Быт наш был прост, а вещи неказисты и добротны. Лучшие – жили в серванте: кобальтовой синевы чашки с золотыми разводами, фигурная вазочка для варенья и шесть хрустальных стопок. Сбоку приткнулась подставка – истинное место ей было на кухне под сковородой. Но бабушка упрямо считала, что эдакую красоту – только на праздник, и наших мнений не слушала. Еще там была треугольная коробочка, а в ней под стеклом заснеженный домик и хрупкое белые древо – будто наш дом и тополь, вечно в снегу.
Низкие с двойными рамами окошки, проложенные ватой, свет пускали скупо. Там стыли два горшка цикламенов и фиалки, да колючий кустик алоэ, его едкий сок мне пускали в нос, стоило хлюпнуть разок. Весной бабушка выставляла на солнце глоксинии. К пасхе они завязывали тугие молочные бутоны, а к Первомаю выстреливали их чернильные и малиновые колокольцы.
А там опять начиналось лето. Двор зарастал муравой, с моих качелей под тополем сметали сор. Старый дом, полтораста лет берегший нашу семью, светлел окошками и облегченно вздыхал так, что потрескивали ребра-бревна – дожили…
Старый дом, вид со двора
Бабушка
Вилки лежат в правом ящике стола – слева, ножи, в соседнем ящике – справа. И попробуй только перепутать! Бабушка была почти слепой – вилку от ножа отличала только на ощупь. Посему каждой вещи – свое место, иначе бабушка сроду не найдет.

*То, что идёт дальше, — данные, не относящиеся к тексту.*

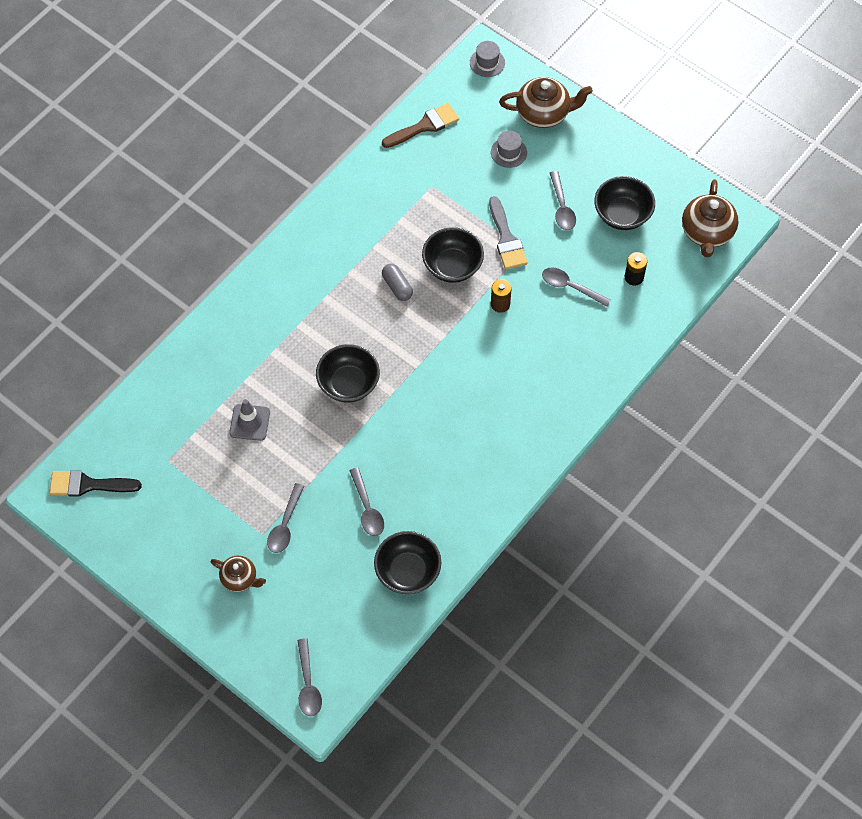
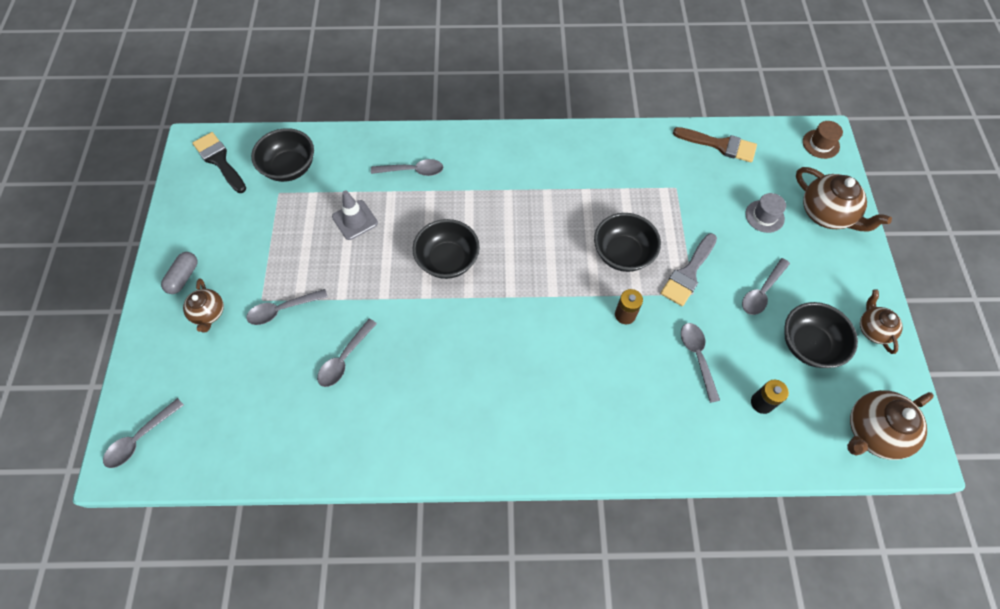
camera: 50 degrees right, 0 degrees up
(241, 350) = (412, 171): none -> grey spoon
(397, 286) = (565, 229): grey capsule -> grey capsule (183, 277)
(408, 571) = (307, 437): black bowl -> black bowl (289, 168)
(487, 62) = (820, 144): grey hat -> brown hat
(647, 168) = (873, 329): none -> brown teapot

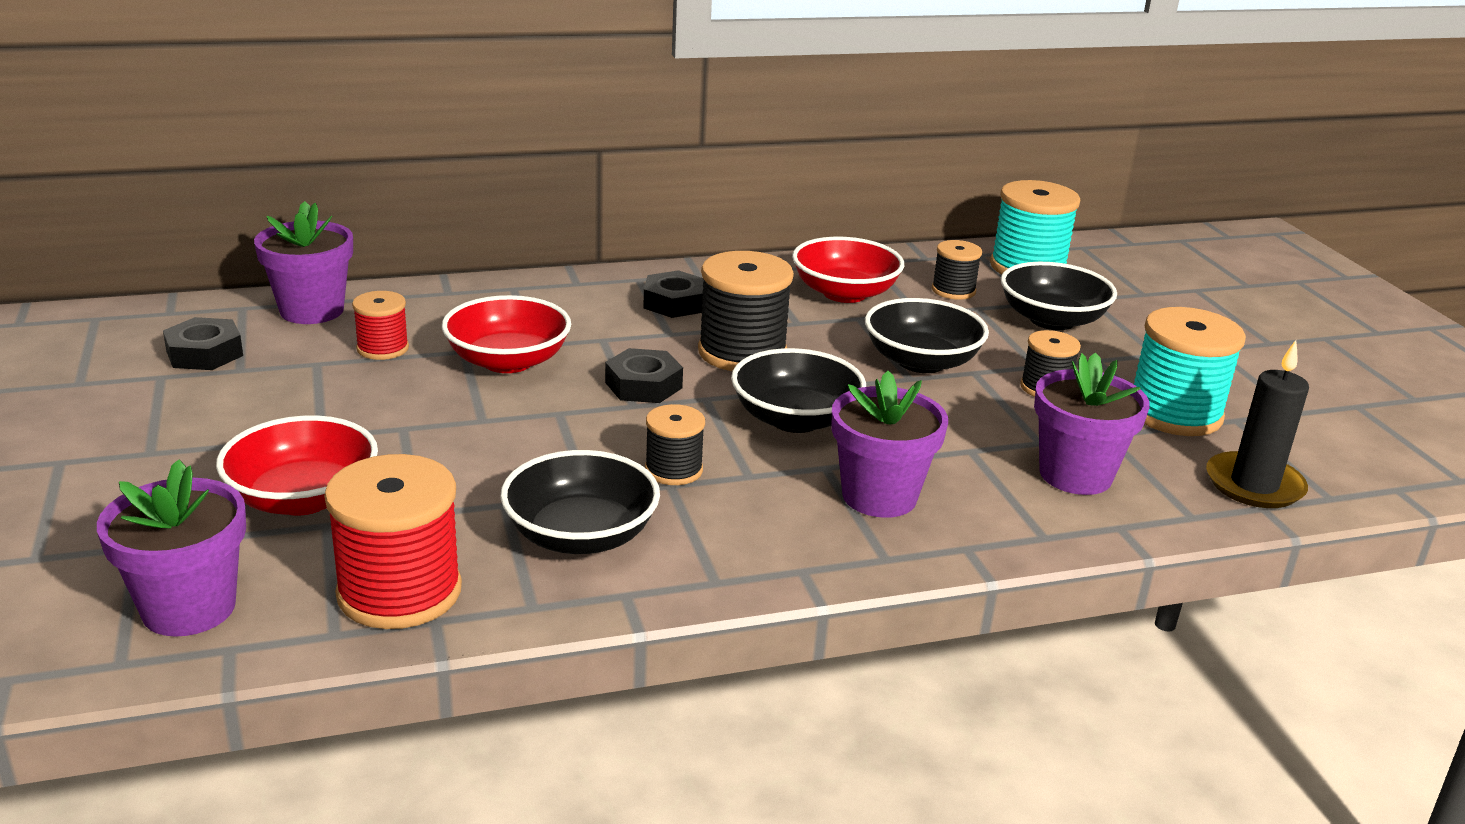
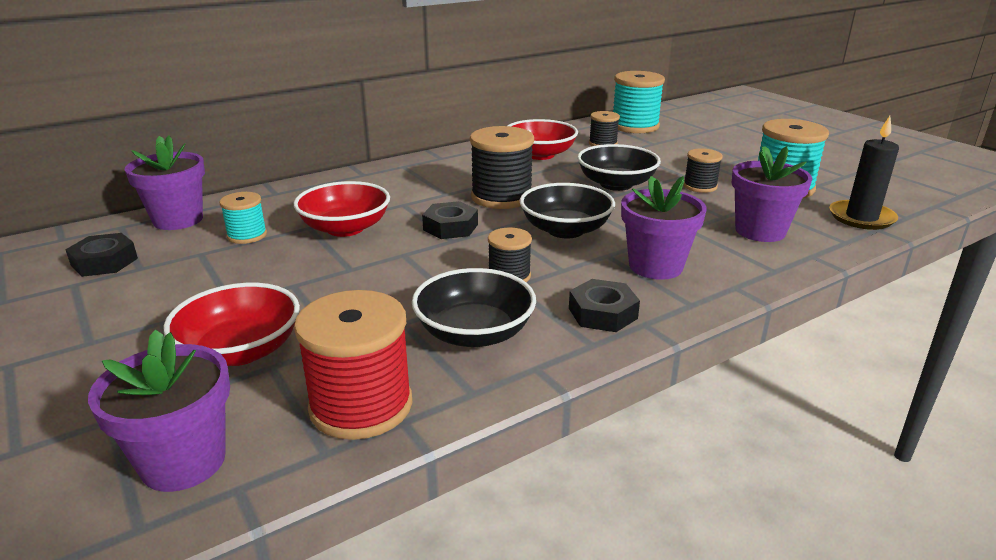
camera: 15 degrees left, 0 degrees up
(382, 348) = (247, 235): red spool -> turquoise spool
(674, 303) = (437, 176): black nut -> black nut (602, 313)
(1052, 320) = (671, 150): black bowl -> none

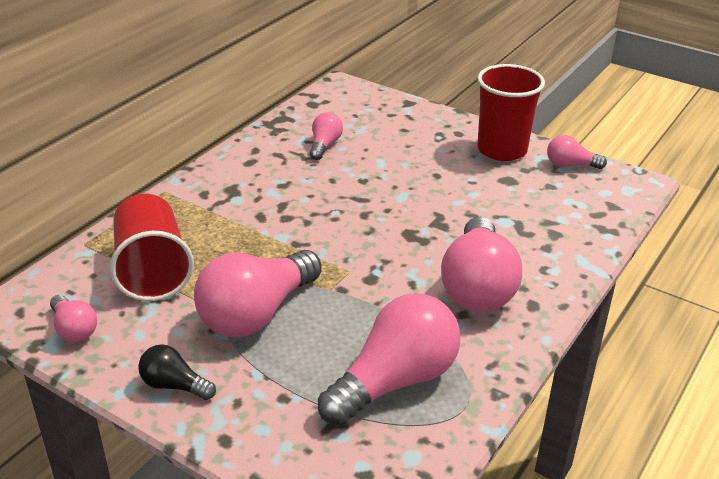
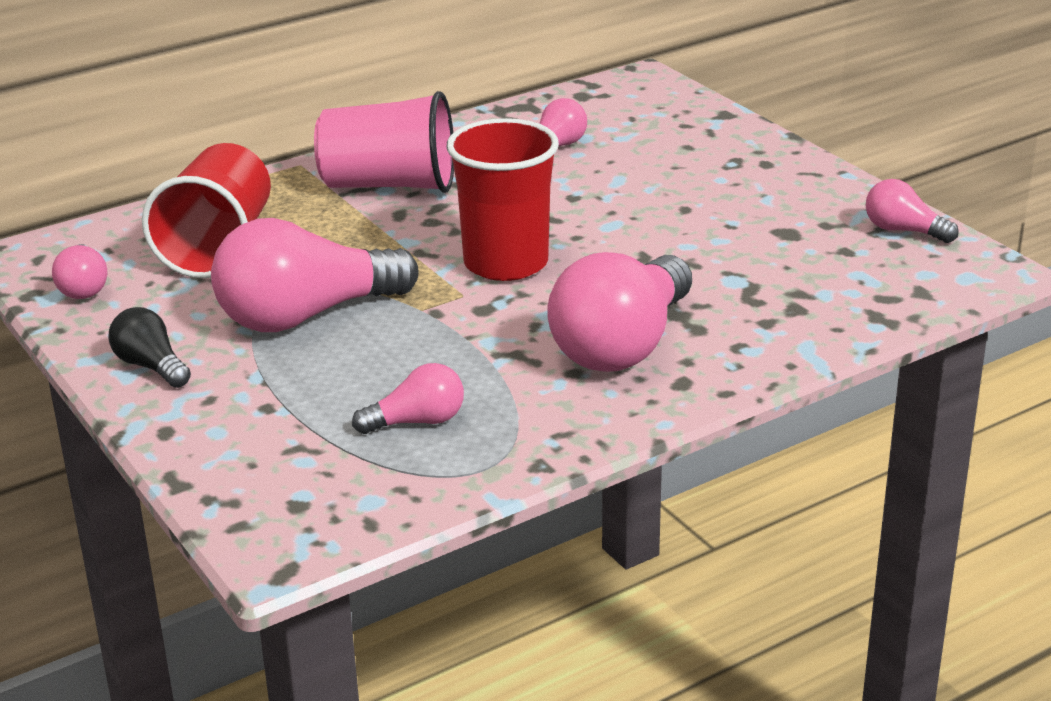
camera: 25 degrees right, 5 degrees down
(238, 195) = (389, 185): none -> pink cup
(394, 381) = (417, 422): pink light bulb -> pink light bulb, size x0.49
(502, 150) = (813, 194): red cup -> red cup (506, 263)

Очки у нее конечно были. С чудовищными линзами, выпуклыми, как рыбьи глаза. Помню, говоря о бабушкиной близорукости, взрослые называли цифру —26 – до сих пор сомневаюсь, бывает ли такое вообще… В этих очках бабушка худо-бедно могла отличить малину от смородины и проверить мои уроки: «питушок кливал зирно». Потом мы с ней садились перебирать крупу для каши-блондинки (так романтично именовалась у нас обыкновенная пшенка). Самый простой способ выглядел так: высыпать крупу на стол, а минут через десять собрать то, что не разбежалось… Подумаешь, жуки в каше! Бабушка их не боялась. Кажется, она вообще никого не боялась. Кроме Бога.
Веровала она истово. Молилась, говела, вернувшись из церкви робко совала нам пресные засохшие кусочки просфоры… О Боге не говорила. Но если при ней случайно поминали черта, менялась в лице и шипела: «не смей чернаком ругаться!», могла и по губам шлепнуть…
Опорой бабушкиного благочестия был огород. Сад вообще-то, но с грядками. И не шесть соток, а все тридцать! Большое дело – своя картошка! На ней, да еще на свёкле с морковкой тянулись бесконечные бабушкины говенья. Еще была сладкая черная редька да кислая капустка…
Помню, зашел к нам как-то в гости знакомый ветеринар, критически оглядел бабулину трапезу и заметил назидательно:
– Разве можно в вашем возрасте столько грубой пищи? Желудок-то не расстроится?
– Эээ, милок, – сурово сверкнула очками бабушка, – гнилая жопа и пряниками дрищет.